I hope everyone who is reading today will be able to find the help they need to climb out of the depths and rebuild their bodies. We pay a high price to be mothers.
post #31 of 35
If you are someone who cannot understand how a mother could drown her children, then you need to stop judging her and start thanking God, your lucky stars, whoever, that you CANNOT understand. I'm sure that once upon a time Andrea couldn't understand how something like that could happen either.

~Tracy
post #32 of 35
Quote:
Originally Posted by Gale Force
I certainly had episodes where I thought about killing my child, but those moments were not psychotic breaks -- I could see at the time that I was out of control, I knew my thoughts were wrong, and I could stop myself.
Wow, I thought I was the only one that had that happen.

Before DD was born, I thought Andrea Yates deserved to go to jail. I didn't understand how anyone could possibly think drowning their kids would be the right thing to do. After DD, I had moments where I saw myself, in graphic, gory detail, murder my child. I envisioned myself smothering her, stabbing her in the chest with sewing shears, abandoning her on the side of the road, driving off the autobahn with her in the car, and the list goes on.

I was fortunate enough that I recognized that those impulses were not right, and did not act upon them.

My heart goes out to her and to her family, and I can only pray that they find a way to heal from this terrible tragedy.
post #33 of 35
Quote:
Originally Posted by JustJamie
Wow, I thought I was the only one that had that happen.

Before DD was born, I thought Andrea Yates deserved to go to jail. I didn't understand how anyone could possibly think drowning their kids would be the right thing to do. After DD, I had moments where I saw myself, in graphic, gory detail, murder my child. I envisioned myself smothering her, stabbing her in the chest with sewing shears, abandoning her on the side of the road, driving off the autobahn with her in the car, and the list goes on.

I was fortunate enough that I recognized that those impulses were not right, and did not act upon them.

My heart goes out to her and to her family, and I can only pray that they find a way to heal from this terrible tragedy.
to you mama.

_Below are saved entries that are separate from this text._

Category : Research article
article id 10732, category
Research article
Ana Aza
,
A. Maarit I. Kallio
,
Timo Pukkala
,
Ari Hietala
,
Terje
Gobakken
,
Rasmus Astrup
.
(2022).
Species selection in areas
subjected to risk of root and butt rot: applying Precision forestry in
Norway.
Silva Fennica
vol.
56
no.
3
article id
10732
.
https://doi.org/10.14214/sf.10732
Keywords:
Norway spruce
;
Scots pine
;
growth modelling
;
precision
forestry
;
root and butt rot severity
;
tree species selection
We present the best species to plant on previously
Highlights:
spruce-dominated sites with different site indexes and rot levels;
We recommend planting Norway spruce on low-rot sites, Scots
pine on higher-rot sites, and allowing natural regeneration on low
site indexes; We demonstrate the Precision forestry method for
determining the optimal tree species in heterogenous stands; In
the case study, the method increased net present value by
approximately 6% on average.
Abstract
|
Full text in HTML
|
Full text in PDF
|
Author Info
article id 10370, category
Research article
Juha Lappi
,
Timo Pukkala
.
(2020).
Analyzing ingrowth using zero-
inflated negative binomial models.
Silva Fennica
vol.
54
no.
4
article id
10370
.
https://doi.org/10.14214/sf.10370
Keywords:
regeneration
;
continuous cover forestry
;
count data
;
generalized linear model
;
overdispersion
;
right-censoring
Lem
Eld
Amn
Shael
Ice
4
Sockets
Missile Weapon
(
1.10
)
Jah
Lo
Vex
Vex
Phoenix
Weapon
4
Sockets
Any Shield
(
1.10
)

I went through something similar with my last baby, it was truly the most terrifying and horrible thing I've ever been through and I've been through some pretty tuff things. I thank God everday that I was able to come out of it okay and recognize that what I had was pp ocd AND that I'm not alone in this.

My heart breaks for Andrea and her sweet children, there are soo many good comments here that I agree with ~ I am so very glad she got the verdict that she got and I truly hope that she is able to get the help she needs.

Her husband makes me sick, I believe he had a lot to do with her complete breakdown ~ who in their right mind would continue to have children w/ someone they knew wasn't right in the head, nevermind the fact that she was diagnosed with schizophrenia before her 5th child. It makes me angry that he's already re-married and living his life, holding no accountability to this tragendy :
post #34 of 35

Andrea Yates verdict...

I just read the verdict on my yahoo.

I immediately started to cry. My heart is so heavy with despair for this woman.

I had PPD with my first son and had absolutely terrifying thoughts. If I didn't have the support of my friends, my family AND my husband (unlike Andrea Y), I don't know what would have happened. I love my two children more than anythingin the whole world and cannot even allow myself a second thought at what it must be like to do time in her head.

My prayers are with her. Not her husband, or her doctor or her CHURCH for that matter. For them, I only feel rage and place blame on them almost as mush as Andrea Y. for the death of those precious children.


post #35 of 35
I was just wondering if there will come a time when we can write to her to give her support. I am betting that at this time if she get's mail it has to all be gone through, and checked for anything that might be harmful.
anyone have ideas on how to find this info?